Kendi köylü tarzınızla savaşmak belki hoşunuza gidebilir. Çünkü böyle bir kültür var. Ölmeniz de, kalmanız da size o kadar önemli gelmeyebilir. Bütün köylüler basit değerler için savaşırlar, yaşarlar. Ama sonuç ortada; kaybeden bir toplum, kaybeden kişilikleriniz. Yazık oluyor. Bir de bana bakın, benim gibi hareketli bir insan az bulunur. Herhalde şimdi şunu da biraz anlıyorsunuz: Kürdistan için Kemalizm’e karşı tek başına, değil yıllarca savaşı böyle ortaya çıkarıp buraya kadar getirmek, on binlerce silahlı militanı olanın bile iki hafta dayanamadığı biliniyor. Şêx Sait, Kemalist ordunun en zayıf dönemini yaşadığı bir süreçte on binlerce güce ulaştığı halde, bütün ömrü iki ayı bile bulmadı. Yani o zaman uçak yok, tren yok, yol yok, tank, top yok, ona rağmen Kemalistler iki ayda isyanı bitirdiler. 13 Mart’ta başladı 15 Nisan’da kendisi yakalandı. Kemalizm’in -ki, Demirel’in deyişidir- en güçlü olduğu, NATO’nun bölge gericiliğinin arkasında olduğu dönemde; benim tek olduğum, Kürt halkının halk olmaktan çıktığı, sosyalizmin çözüldüğü, ulusal kurtuluş akımlarının zayıfladığı bir dönemde nasıl oldu da bu savaşı bu kadar geliştirebildik? Hangi temel tutumlar rol oynadı, hangi yaşam tarzı, hangi duygular, kin ve öfkeler, yaşam bağlılıkları, intikam duyguları, hangi sevinçler bu savaşta etkili oldu? Kadro adayları, komutan adayları; bir çırpıda söylediğim bu sorulara cevap veremezseniz, bırak komutan adayı olmayı, sıradan bir savaşçı bile olamazsınız.
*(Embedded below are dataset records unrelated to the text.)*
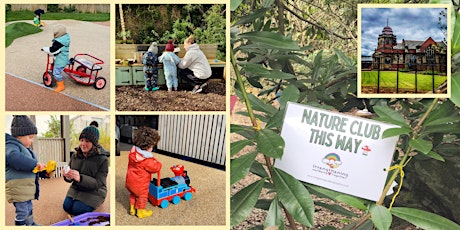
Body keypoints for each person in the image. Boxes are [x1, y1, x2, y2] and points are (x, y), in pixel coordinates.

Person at [5, 116, 45, 226]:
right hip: (18, 188)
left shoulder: (25, 149)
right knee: (22, 211)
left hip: (25, 189)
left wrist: (43, 171)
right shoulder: (11, 146)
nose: (32, 141)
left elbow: (31, 168)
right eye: (30, 137)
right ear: (19, 135)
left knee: (29, 208)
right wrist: (34, 164)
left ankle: (30, 224)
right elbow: (14, 158)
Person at [62, 126, 108, 216]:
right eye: (82, 140)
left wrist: (80, 178)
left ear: (94, 143)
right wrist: (67, 176)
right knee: (67, 207)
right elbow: (70, 178)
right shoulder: (75, 156)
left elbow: (99, 183)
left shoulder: (102, 159)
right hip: (77, 188)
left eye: (87, 141)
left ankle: (100, 200)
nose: (83, 144)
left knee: (77, 210)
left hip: (95, 191)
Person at [125, 126, 162, 218]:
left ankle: (132, 209)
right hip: (140, 185)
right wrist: (159, 164)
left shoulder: (133, 153)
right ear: (147, 146)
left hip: (130, 182)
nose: (152, 149)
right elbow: (155, 168)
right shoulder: (146, 160)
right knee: (142, 196)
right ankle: (140, 212)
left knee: (133, 194)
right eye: (152, 146)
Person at [42, 24, 71, 93]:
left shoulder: (59, 42)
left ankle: (61, 86)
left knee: (56, 72)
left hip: (61, 59)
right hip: (61, 57)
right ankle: (56, 79)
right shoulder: (64, 37)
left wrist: (44, 49)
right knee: (56, 67)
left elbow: (53, 49)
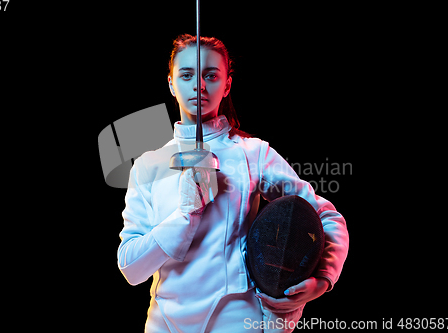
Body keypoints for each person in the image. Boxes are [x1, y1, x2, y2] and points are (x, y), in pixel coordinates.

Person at [117, 34, 349, 333]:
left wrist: (323, 277)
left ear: (226, 85)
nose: (199, 86)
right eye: (186, 75)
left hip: (237, 317)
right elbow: (131, 268)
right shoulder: (148, 165)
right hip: (165, 323)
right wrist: (185, 216)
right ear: (172, 83)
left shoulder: (252, 153)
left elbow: (325, 216)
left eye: (211, 76)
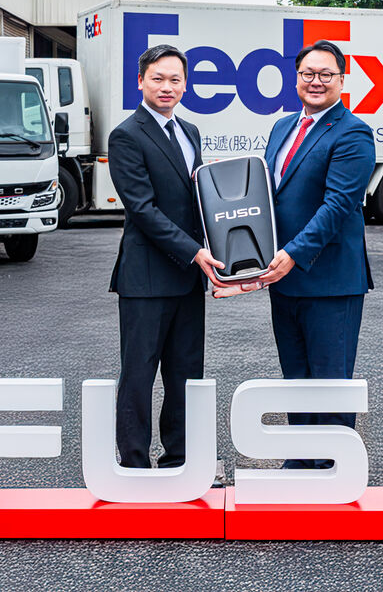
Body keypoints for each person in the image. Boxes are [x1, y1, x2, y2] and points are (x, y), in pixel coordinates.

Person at [258, 39, 376, 468]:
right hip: (284, 278)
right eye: (308, 73)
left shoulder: (353, 132)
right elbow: (270, 197)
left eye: (326, 74)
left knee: (329, 383)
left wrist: (292, 253)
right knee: (296, 377)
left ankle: (333, 467)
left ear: (342, 80)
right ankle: (300, 459)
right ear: (296, 78)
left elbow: (338, 205)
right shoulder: (282, 127)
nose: (316, 81)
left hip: (329, 281)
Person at [107, 44, 224, 468]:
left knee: (186, 375)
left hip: (189, 278)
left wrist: (225, 250)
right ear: (140, 81)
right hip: (147, 279)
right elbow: (142, 209)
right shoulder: (126, 135)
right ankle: (134, 463)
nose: (166, 87)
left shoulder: (190, 131)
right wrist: (195, 252)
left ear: (186, 84)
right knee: (138, 376)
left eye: (175, 79)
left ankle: (180, 459)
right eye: (157, 78)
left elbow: (198, 200)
Eğer yaklaşım ve katılımınızda “feodal namus anlayışı gereği bir söz vermişiz, girmişiz bu işe veya ayağımız kaymış girmişiz” anlayışı varsa bunu aşın. Eğer katılım tarzınız buysa vazgeçin, size yazık oluyor. Hiç gurur meselesi yapmadan oturun yerinize. Bu işi yapamazsanız yiğitlik serdedir deyip, yine gurura kapılmadan oturun. Çoğunuzun durumu budur. Yapamıyorlar. Benim tek ricam veya istirhamım mı desem, emrim mi desem, arzum mu desem, ne derseniz deyin; devrimci eylemi, savaşı çok büyük bir iddia, inat, azim, irade, hatta çılgınca, tutkuyla ele alma gerçeğiniz yoksa bu işe girişmeyin, yapamazsınız. Aynı zamanda sabır, plan, dakiklik, incelik, incelikli hazırlık, çok düşünme, nefes nefese işin başında olma özellikleriniz yoksa yine yaklaşmayın. Yine olanakları milim milim kullanma, başta savaşçıyı, fişeği, dağı mükemmel kullanma, çok stratejik, taktik anlamda değerlendirme yeteneğiniz yoksa, bu savaşa girişmeyin. Yapamazsınız, yanarsınız. Savaş bir oyuncak işi değildir. Çok ciddi bir iştir.
Her zaman sizin kadar cesur veya kendini böyle ateşe atar bir biçimde atamam diyorum. Savaşı sizin anladığınız biçimde ne anlarım, ne yaparım. Şu anda aramızda bir de bu çelişki var. Sizin beni sürüklemek istediğiniz tarzla benim sizi sürüklemek istediğim tarz büyük çatışma halindedir. Siz istiyorsunuz ki, köylü tarzıyla bu iş bir an önce hal olsun; “öleceksek ölelim, yaşayacaksak yaşayalım.” Benim ki ne böyle yaşanılır, ne böyle ölünürdür. Bunun savaşımını veriyorum. Örneğin siz çok kolay ölmek istiyorsunuz. Benim ki farklıdır.